The ability to predict how coronary atherosclerotic plaque progresses based on its composition may help clinicians decide who may benefit most from statins or other modifiers of atherosclerotic pathogenesis, while reducing harm. We additionally evaluated whether statin use differentially affects the plaque progression according to the baseline plaque composition. Although the PARADIGM registry’s observational study design limits the direct comparison of the impact of statin use in each cluster, the subgroup analysis according to statin use provided clues regarding the differential impact of statins across clusters. The higher risk of plaque progression in Clusters 3 and 4 compared to Cluster 1 was only observed in statin-taking patients, not in statin-naïve patients. Similarly, the higher risk of MACE in Clusters 2, 3, and 4 was only observed in statin-taking patients. The observation of preserved differential plaque progression and clinical outcome in only statin-taking patients supports the need for a more personalized assessment of the cardiovascular risk and the deployment of a preventive strategy based on patient-specific plaque phenotyping. However, the value of patient-specific plaque phenotyping in facilitating personalized decision-making regarding statin use should be evaluated in randomized controlled trials that integrate CCTA with a targeted prevention strategy.

Study limitations

First, the PARADIGM study enrolled patients with repeated CCTA scans. Therefore, the current study populations mostly comprised patients with low-to-moderate risk, and were, therefore, not eligible for invasive coronary angiography. Furthermore, as patients with more rapid progression were more likely to experience clinical events and might not attend a second CCTA, the study population tended to represent patients with earlier stage of coronary artery disease; the risk of this selection bias must be considered before generalizing these results to a higher-risk population.

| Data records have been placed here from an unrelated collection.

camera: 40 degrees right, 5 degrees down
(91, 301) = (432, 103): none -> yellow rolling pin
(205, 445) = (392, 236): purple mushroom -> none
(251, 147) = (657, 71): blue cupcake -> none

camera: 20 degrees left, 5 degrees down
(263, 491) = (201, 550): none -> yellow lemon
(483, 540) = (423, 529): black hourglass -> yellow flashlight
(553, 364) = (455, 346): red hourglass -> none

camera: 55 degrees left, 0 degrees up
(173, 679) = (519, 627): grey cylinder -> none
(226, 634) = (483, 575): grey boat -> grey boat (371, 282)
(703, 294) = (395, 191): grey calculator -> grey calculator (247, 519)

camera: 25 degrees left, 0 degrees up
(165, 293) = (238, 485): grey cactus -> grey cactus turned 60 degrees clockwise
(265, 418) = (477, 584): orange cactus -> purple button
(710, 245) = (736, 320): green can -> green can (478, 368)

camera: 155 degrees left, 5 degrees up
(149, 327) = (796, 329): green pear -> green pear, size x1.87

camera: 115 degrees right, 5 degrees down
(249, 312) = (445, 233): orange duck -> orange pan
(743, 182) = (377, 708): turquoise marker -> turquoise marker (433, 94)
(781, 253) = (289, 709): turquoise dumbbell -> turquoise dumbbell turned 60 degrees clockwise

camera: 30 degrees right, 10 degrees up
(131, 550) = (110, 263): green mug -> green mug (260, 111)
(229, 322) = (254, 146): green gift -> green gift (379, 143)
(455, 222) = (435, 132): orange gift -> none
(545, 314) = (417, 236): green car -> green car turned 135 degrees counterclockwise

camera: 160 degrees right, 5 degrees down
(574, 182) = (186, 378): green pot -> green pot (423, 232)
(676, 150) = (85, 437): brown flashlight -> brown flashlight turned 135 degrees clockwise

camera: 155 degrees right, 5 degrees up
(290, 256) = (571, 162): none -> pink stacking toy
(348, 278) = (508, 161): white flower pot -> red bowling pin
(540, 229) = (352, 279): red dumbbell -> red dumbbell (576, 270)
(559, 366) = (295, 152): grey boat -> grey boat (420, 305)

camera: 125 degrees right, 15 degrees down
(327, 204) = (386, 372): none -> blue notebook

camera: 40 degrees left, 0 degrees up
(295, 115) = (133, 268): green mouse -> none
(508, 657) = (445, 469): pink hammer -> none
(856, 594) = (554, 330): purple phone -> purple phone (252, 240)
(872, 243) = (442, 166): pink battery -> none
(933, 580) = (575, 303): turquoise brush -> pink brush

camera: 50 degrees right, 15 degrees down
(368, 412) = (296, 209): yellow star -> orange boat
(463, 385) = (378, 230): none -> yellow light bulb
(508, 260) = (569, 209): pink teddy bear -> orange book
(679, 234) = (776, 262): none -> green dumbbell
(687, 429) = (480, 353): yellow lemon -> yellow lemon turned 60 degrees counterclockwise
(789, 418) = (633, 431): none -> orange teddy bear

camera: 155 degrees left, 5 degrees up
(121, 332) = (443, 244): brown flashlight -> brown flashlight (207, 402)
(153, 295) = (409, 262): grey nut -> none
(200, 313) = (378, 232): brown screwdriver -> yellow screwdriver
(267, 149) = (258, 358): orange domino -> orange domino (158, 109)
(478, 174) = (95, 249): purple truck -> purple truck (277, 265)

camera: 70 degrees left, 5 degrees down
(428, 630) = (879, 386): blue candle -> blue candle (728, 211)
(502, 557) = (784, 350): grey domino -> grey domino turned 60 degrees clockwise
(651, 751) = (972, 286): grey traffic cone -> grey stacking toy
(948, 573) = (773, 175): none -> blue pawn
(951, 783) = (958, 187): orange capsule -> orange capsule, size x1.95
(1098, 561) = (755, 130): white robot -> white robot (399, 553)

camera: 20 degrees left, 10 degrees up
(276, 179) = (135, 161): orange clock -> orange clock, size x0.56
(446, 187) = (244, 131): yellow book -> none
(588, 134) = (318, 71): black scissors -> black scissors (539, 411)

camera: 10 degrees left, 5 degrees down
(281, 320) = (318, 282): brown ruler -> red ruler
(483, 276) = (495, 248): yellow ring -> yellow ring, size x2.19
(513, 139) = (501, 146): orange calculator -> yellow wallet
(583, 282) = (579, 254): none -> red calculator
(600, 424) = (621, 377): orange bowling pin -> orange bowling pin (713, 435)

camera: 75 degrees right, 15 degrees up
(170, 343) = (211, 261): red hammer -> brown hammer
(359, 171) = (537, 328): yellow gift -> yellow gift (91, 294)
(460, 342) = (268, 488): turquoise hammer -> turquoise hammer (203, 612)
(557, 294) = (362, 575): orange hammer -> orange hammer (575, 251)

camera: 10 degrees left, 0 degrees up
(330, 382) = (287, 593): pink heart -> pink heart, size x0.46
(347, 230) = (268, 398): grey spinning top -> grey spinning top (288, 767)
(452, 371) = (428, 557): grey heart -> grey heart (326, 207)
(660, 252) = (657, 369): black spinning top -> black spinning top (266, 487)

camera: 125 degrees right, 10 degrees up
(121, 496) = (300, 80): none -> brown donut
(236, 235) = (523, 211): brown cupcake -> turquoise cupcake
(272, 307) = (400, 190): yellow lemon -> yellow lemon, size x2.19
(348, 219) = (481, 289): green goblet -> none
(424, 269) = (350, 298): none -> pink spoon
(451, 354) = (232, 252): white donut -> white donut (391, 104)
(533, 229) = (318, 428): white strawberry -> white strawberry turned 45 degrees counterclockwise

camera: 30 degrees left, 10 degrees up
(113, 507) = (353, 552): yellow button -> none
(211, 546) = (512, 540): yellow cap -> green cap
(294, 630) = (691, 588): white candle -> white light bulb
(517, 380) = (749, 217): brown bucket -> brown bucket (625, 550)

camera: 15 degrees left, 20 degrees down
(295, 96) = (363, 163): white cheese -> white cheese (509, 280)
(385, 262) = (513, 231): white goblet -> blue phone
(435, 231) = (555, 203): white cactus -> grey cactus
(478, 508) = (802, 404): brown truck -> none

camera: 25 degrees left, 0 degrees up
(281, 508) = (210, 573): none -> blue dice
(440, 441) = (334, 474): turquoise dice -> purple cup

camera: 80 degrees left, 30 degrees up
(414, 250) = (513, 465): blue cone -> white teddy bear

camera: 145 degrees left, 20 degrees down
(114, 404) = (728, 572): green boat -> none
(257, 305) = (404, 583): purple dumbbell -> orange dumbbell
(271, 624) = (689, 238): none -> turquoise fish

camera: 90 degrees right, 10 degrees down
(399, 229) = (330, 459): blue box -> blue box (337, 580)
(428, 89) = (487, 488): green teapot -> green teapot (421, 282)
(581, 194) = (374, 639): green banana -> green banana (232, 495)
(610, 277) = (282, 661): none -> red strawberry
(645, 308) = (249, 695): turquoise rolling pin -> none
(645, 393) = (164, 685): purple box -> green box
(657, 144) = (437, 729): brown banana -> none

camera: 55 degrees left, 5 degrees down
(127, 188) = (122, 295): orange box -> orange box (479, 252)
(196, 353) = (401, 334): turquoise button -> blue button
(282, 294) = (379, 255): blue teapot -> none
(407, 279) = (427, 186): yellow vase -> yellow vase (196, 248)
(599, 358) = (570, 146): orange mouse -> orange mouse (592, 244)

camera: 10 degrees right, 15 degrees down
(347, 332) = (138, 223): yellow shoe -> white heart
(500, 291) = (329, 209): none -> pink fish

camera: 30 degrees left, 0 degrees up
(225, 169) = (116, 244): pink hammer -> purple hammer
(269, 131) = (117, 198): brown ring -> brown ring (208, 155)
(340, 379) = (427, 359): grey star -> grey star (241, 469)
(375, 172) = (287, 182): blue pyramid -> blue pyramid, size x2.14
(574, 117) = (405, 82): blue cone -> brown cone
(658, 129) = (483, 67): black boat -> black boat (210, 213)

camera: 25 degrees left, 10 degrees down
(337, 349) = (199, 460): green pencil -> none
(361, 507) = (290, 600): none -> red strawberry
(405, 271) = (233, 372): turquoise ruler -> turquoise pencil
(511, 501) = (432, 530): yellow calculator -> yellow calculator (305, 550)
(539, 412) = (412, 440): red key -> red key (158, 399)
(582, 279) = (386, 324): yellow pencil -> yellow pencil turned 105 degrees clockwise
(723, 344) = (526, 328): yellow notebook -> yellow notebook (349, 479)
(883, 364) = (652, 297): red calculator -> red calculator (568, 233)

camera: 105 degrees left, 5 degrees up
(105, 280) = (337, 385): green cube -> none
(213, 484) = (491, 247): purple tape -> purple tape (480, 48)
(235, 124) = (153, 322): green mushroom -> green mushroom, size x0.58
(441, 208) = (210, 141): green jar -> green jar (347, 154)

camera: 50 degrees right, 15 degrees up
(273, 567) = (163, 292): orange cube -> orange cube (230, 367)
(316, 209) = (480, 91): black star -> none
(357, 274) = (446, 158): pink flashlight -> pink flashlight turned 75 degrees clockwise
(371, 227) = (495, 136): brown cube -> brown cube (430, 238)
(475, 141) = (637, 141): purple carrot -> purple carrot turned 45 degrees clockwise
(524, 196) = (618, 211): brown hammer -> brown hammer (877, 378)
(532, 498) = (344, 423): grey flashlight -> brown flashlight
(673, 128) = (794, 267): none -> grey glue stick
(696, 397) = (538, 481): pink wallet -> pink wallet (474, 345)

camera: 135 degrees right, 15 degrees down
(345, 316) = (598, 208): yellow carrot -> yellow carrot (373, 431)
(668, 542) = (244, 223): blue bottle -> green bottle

However, our results provide valuable clues regarding earlier changes in coronary atherosclerosis. The difference in plaque progression and MACE risk across the clusters indicates that the evaluation of plaque composition using CCTA has clinical implication from the earlier stage of coronary atherosclerosis. Second, the optimal number of clusters in k-means clustering is somewhat subjective; however, our decision to use 4 clusters was based on the Calinski-Harabasz Index and Average Silhouette Width, as well as the elbow method28. Furthermore, the visualization of the clusters suggests that the clustering was done in a clinically intuitive manner based on the %vols of the 4 different plaque components. Finally, although an external validation dataset was not available, because of the paucity of registries similar to the PARADIGM registry with serial and quantitative measures of each plaque component, the clustering algorithm provided stable phenotyping as supported by bootstrapping validation. Ideal clustering should not only have good statistical properties, but should also provide clinically relevant results. We believe that the current study results provide important clues to understanding the impact of patient-level plaque composition on plaque progression and change in its character.

Conclusion

In conclusion, unsupervised clustering analysis of patients with coronary atherosclerotic plaque identified substantial phenotypic heterogeneity in coronary atherosclerotic plaque composition. Patient-specific plaque phenotyping may help our understanding of heterogeneity in coronary atherosclerotic plaque progression. Further research is needed to determine the utility of patient-specific plaque phenotyping in personalized risk assessment and preventive treatment.